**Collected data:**
· · · · · · ·
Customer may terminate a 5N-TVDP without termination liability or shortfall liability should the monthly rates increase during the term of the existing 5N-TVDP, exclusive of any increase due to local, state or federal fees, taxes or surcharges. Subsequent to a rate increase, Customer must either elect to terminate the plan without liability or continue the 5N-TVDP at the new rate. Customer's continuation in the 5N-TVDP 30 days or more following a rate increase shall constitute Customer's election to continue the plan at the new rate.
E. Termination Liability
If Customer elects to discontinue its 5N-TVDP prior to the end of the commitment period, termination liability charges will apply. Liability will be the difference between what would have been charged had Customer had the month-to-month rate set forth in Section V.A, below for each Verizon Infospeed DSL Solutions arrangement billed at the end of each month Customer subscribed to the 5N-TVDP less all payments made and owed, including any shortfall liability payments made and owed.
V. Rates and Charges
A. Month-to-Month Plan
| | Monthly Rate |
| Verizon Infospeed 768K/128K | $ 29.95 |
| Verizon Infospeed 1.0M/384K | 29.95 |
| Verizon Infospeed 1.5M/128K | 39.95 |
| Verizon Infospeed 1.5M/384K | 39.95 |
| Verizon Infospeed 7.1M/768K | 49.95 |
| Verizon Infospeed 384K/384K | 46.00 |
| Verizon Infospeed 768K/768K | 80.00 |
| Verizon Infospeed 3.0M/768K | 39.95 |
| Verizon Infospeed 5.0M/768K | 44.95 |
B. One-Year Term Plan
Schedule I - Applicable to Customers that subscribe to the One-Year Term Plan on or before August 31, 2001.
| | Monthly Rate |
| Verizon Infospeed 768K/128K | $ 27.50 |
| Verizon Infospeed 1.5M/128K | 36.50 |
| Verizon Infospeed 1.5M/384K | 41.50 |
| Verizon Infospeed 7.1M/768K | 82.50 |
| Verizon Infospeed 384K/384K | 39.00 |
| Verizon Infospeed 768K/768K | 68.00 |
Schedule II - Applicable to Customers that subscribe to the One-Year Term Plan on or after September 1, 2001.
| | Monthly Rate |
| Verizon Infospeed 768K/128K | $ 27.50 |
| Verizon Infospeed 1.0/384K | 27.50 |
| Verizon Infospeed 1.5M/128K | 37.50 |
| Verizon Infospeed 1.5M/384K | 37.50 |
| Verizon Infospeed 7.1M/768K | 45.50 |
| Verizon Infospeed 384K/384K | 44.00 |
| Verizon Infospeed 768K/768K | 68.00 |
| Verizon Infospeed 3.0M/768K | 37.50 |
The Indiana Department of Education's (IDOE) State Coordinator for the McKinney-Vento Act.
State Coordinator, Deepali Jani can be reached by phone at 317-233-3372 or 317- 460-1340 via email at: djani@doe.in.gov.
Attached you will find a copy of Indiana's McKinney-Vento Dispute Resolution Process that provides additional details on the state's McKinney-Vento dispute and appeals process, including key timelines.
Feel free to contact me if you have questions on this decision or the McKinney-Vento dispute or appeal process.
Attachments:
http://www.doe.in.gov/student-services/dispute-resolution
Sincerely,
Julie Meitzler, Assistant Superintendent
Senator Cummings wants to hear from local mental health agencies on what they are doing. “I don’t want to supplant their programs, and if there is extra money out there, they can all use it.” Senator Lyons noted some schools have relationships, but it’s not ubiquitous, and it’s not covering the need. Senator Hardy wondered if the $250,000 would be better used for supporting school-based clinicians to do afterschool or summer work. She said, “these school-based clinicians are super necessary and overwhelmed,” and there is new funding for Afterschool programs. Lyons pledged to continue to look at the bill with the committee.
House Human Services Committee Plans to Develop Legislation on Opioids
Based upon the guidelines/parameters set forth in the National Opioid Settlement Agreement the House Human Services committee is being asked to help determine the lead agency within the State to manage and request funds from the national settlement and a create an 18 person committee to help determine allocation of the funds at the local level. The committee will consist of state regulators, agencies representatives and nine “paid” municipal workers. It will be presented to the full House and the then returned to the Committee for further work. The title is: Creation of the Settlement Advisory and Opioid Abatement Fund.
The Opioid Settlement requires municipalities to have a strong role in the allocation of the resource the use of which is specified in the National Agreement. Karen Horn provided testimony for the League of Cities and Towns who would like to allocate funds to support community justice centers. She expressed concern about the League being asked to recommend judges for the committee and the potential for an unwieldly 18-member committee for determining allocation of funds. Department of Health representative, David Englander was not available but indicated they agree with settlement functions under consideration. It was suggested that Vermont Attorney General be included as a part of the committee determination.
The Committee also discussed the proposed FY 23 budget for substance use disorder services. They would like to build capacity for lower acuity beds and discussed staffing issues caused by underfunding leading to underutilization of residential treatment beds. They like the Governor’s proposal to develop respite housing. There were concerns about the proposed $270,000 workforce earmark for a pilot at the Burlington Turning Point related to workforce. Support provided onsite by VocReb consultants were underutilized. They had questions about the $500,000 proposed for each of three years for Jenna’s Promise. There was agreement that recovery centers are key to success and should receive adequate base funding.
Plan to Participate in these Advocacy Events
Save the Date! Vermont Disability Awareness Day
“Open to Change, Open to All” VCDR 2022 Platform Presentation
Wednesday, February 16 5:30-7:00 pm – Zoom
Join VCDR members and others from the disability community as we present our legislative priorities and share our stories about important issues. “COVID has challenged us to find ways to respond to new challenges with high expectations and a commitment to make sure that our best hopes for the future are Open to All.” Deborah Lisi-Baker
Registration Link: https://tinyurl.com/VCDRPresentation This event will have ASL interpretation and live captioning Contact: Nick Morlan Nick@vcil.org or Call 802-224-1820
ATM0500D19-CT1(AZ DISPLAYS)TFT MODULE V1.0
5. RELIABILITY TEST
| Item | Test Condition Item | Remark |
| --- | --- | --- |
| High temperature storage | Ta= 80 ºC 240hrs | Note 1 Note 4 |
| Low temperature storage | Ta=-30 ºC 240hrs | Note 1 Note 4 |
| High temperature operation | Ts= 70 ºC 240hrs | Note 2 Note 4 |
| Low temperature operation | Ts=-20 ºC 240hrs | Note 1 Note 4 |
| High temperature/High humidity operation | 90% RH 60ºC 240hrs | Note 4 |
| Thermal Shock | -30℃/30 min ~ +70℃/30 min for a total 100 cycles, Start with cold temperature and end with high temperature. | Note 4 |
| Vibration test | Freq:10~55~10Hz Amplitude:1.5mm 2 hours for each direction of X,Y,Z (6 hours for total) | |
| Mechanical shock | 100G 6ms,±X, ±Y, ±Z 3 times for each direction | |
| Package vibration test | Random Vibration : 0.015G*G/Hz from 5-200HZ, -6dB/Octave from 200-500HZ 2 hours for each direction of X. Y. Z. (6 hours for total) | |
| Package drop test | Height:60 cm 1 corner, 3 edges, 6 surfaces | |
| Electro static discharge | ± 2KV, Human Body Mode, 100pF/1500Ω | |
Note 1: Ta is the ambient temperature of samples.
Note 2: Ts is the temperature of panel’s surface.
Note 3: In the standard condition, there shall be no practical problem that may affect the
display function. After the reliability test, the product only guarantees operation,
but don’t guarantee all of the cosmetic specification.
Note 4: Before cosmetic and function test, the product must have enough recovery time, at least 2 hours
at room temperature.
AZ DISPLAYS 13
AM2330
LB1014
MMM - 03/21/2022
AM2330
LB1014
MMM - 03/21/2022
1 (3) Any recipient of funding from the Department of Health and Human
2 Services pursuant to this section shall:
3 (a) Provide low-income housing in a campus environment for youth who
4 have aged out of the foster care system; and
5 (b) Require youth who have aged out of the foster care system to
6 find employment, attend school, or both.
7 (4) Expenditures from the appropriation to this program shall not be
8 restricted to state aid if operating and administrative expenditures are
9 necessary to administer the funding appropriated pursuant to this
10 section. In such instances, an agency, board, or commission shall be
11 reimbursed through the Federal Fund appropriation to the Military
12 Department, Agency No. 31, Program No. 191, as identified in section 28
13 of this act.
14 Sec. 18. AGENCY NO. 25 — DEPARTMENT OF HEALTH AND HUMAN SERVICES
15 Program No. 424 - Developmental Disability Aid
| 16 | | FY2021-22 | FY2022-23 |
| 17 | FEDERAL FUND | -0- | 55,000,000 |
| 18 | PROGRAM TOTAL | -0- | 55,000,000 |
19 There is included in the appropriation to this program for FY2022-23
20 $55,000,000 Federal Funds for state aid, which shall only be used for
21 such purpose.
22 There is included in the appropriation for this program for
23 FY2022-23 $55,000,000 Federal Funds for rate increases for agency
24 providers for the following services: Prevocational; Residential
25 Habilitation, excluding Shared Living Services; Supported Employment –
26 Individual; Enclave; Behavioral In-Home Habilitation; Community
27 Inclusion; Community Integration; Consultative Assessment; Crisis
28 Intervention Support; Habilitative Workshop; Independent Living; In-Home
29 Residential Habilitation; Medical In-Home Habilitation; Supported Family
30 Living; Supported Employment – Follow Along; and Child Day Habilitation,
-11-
· · · · · · ·
**ASSIGNED TASK:** Take the entries above and return only the lines from the one with "6 find employment, attend school, or both." to the one with "24 providers for", both included, unchanged.

**PROBLEM SOLUTION:**
6 find employment, attend school, or both.
7 (4) Expenditures from the appropriation to this program shall not be
8 restricted to state aid if operating and administrative expenditures are
9 necessary to administer the funding appropriated pursuant to this
10 section. In such instances, an agency, board, or commission shall be
11 reimbursed through the Federal Fund appropriation to the Military
12 Department, Agency No. 31, Program No. 191, as identified in section 28
13 of this act.
14 Sec. 18. AGENCY NO. 25 — DEPARTMENT OF HEALTH AND HUMAN SERVICES
15 Program No. 424 - Developmental Disability Aid
| 16 | | FY2021-22 | FY2022-23 |
| 17 | FEDERAL FUND | -0- | 55,000,000 |
| 18 | PROGRAM TOTAL | -0- | 55,000,000 |
19 There is included in the appropriation to this program for FY2022-23
20 $55,000,000 Federal Funds for state aid, which shall only be used for
21 such purpose.
22 There is included in the appropriation for this program for
23 FY2022-23 $55,000,000 Federal Funds for rate increases for agency
24 providers for the following services: Prevocational; Residential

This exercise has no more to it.